Action requise A:
Les affirmations suivantes concordent-elles avec l'extrait sur la justice pénale ? (i) Le texte dont parle l'orateur ne concerne que les délits. (ii) Depuis 2001, les moyens humains et matériels de la justice ont fortement augmenté. (iii) D'après l'Infostat Justice de la fin de l'année 2013, la mise à exécution des décisions d'incarcération demande en moyenne six mois. Répondez par oui ou par non pour chacune et citez à l'identique les mots de l'extrait qui tranchent.
Action requise B:
Recopiez fidèlement un passage de l'extrait sur la justice pénale : commencez aux mots "À l'autre bout" et arrêtez-vous après "tourne à vide.".

Intervention de Dominique Raimbourg

Réunion du 27 mai 2014 à 9h30
Commission des lois constitutionnelles, de la législation et de l'administration générale de la république

Photo issue du site de l'Assemblée nationale ou de WikipediaDominique Raimbourg, rapporteur :

Je commencerai par un constat. J'ai eu la chance d'avoir un peu de temps pour travailler ; j'ai donc procédé à 300 auditions. Le constat est un peu attristant quant aux dysfonctionnements de notre système pénal. Au cours des trente dernières années, nous avons demandé à la justice de prendre de plus en plus de place dans notre société, de juger de plus en plus de faits, sous la pression de la mise en place des conseils communaux de prévention de la délinquance, devenus conseils locaux de sécurité et de prévention de la délinquance (CLSPD), puis du service de traitement direct, qui a mis en contact téléphonique permanent les officiers de police judiciaire (OPJ) et les substituts du procureur, ce qui s'est traduit par la mise en place d'un indicateur de l'efficacité de la justice pénale, le taux de réponse pénale. Si cet indicateur est important, il a poussé la justice à traiter de plus en plus de dossiers.

Le présent texte ne concerne que les délits, c'est-à-dire les 600 000 cas qui sont jugés chaque année par les tribunaux. Il ne concerne pas les 2 500 arrêts de cours d'assises.

Pour mesurer l'importance de l'accroissement du travail de la justice, il suffit de rappeler qu'entre 2001 et aujourd'hui, le nombre de jugements correctionnels est passé de 450 000 à 600 000, sachant que les moyens humains et matériels n'ont quasiment pas augmenté. Les difficultés de notre justice se traduisent dès lors par un dysfonctionnement dans le triptyque pénal, c'est-à-dire dans les relations entre la police et la justice comme entre la justice et l'administration pénitentiaire. Ce dysfonctionnement est perceptible dans les délais : les policiers se plaignent de la lenteur du traitement de leurs dossiers. Pour comprendre ce qu'il en était, je me suis astreint à une lecture assidue de la rubrique des faits divers dans mon quotidien régional. La semaine dernière, un groupe de cambrioleurs a été arrêté. Ses membres sont convoqués devant le tribunal correctionnel, mais pour juin 2015 ! Tout cela perd son sens : les juges seront conduits à juger des cambrioleurs qui auront évolué, que ce soit en bien – ce que l'on peut espérer – ou en mal.

À l'autre bout de ce qu'il faut bien appeler la chaîne pénale, quand bien même ce terme déplaît à certains, les délais d'exécution sont très longs et lents. La lecture de l'Infostat Justice de la fin de l'année 2013 nous montre que la mise à exécution des décisions d'incarcération demande en moyenne neuf mois. Or durant ce délai, la situation de l'intéressé peut évoluer. De là vient le malaise de la justice, malaise perçu par nos concitoyens, qui ont le sentiment que tout cela tourne à vide.

Données de l'exercice:

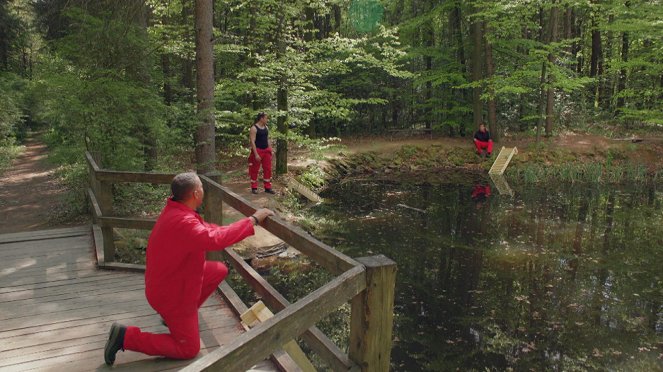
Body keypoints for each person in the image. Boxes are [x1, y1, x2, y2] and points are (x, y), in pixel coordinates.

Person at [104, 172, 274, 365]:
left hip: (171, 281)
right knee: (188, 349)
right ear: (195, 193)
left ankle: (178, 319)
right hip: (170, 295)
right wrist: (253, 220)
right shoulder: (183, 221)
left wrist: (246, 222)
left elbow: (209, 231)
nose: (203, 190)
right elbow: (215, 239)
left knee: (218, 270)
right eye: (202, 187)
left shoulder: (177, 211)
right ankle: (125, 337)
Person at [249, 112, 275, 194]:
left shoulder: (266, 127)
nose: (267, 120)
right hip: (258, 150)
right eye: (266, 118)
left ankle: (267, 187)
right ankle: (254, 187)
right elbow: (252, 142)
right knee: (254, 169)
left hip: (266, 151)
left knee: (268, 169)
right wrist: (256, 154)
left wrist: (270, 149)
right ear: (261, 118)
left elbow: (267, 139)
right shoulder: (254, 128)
--
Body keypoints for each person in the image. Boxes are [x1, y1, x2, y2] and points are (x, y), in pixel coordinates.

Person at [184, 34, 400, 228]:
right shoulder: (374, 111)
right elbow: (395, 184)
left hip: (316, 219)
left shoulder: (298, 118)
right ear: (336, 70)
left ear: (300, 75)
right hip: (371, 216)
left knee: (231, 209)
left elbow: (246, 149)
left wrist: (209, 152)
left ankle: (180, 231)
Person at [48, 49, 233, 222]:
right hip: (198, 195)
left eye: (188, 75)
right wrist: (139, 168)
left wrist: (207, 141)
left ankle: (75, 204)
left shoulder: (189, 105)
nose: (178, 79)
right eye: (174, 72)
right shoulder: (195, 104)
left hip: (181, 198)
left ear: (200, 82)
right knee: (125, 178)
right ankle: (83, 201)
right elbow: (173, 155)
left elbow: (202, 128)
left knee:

Résultat attendu A:
(i) Oui : « Le présent texte ne concerne que les délits ».
(ii) Non : « les moyens humains et matériels n'ont quasiment pas augmenté ».
(iii) Non : « la mise à exécution des décisions d'incarcération demande en moyenne neuf mois ».

Résultat attendu B:
À l'autre bout de ce qu'il faut bien appeler la chaîne pénale, quand bien même ce terme déplaît à certains, les délais d'exécution sont très longs et lents. La lecture de l'Infostat Justice de la fin de l'année 2013 nous montre que la mise à exécution des décisions d'incarcération demande en moyenne neuf mois. Or durant ce délai, la situation de l'intéressé peut évoluer. De là vient le malaise de la justice, malaise perçu par nos concitoyens, qui ont le sentiment que tout cela tourne à vide.